Objective: Deep brain stimulation (DBS) of the subthalamic nucleus (STN) is effectively used to treat motor symptoms in Parkinson's disease (PD). Recently more attention has been paid to behavioral disturbances caused by PD itself and by STN-DBS. In the 6-hydroxydopamine (6-OHDA) PD rat model, we investigated the effect of STN-DBS on motivation and deficient prepulse inhibition induced by the dopamine receptor agonist apomorphine, which is an operant measure of disturbed sensorimotor gating.

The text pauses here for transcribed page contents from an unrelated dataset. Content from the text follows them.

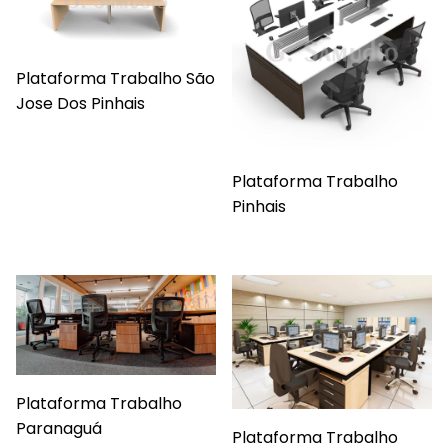
Plataforma Trabalho São
Jose Dos Pinhais
Plataforma Trabalho
Pinhais
Plataforma Trabalho
Paranaguá
Plataforma Trabalho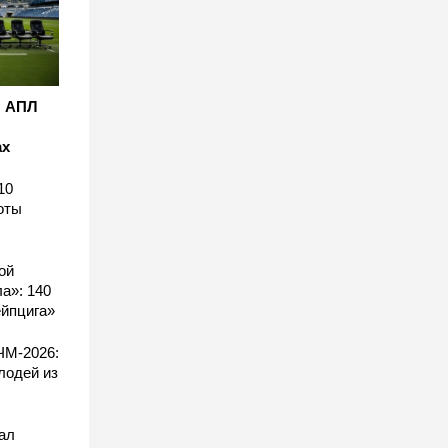
: АПЛ
ах
10
оты
ой
а»: 140
ейпцига»
ЧМ-2026:
лодей из
ал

Methods: Male Sprague Dawley rats with bilateral lesions of the nigrostriatal dopamine system (striatal injection of 6-OHDA or vehicle for sham-lesion) were bilaterally implanted with electrodes for DBS into the STN. After determination of the individual threshold, which was usually between 80 and 160 μA, rats were stimulated with 20% below this threshold with 130 Hz, 80 μs pulse width or sham-stimulated for epochs of five days. After each epoch, the rats were tested for motivation to lever press for pellet reward in a Skinner box. In addition, rats were tested for prepulse inhibition (PPI) of startle after apomorphine- and vehicle injection.

Results: Rats with 6-OHDA induced lesions were marginally less motivated to lever-press for reward than sham-lesioned rats, which was not affected by STN-DBS. The apomorphine-induced PPI-deficit was further worsened by STN-stimulation in sham lesioned, but not in lesioned rats. In lesioned rats, the startle reaction was enhanced by the combination of STN-DBS and apomorphine.

Conclusions: These data suggest that STN-DBS affects the neuronal circuits responsible for certain behavioral symptoms after dopamine receptor activation. With respect to functional neurosurgery, STN-DBS may worsen deficient sensorimotor gating and it may also be involved in behavioral disturbances of PD patients after STN-DBS.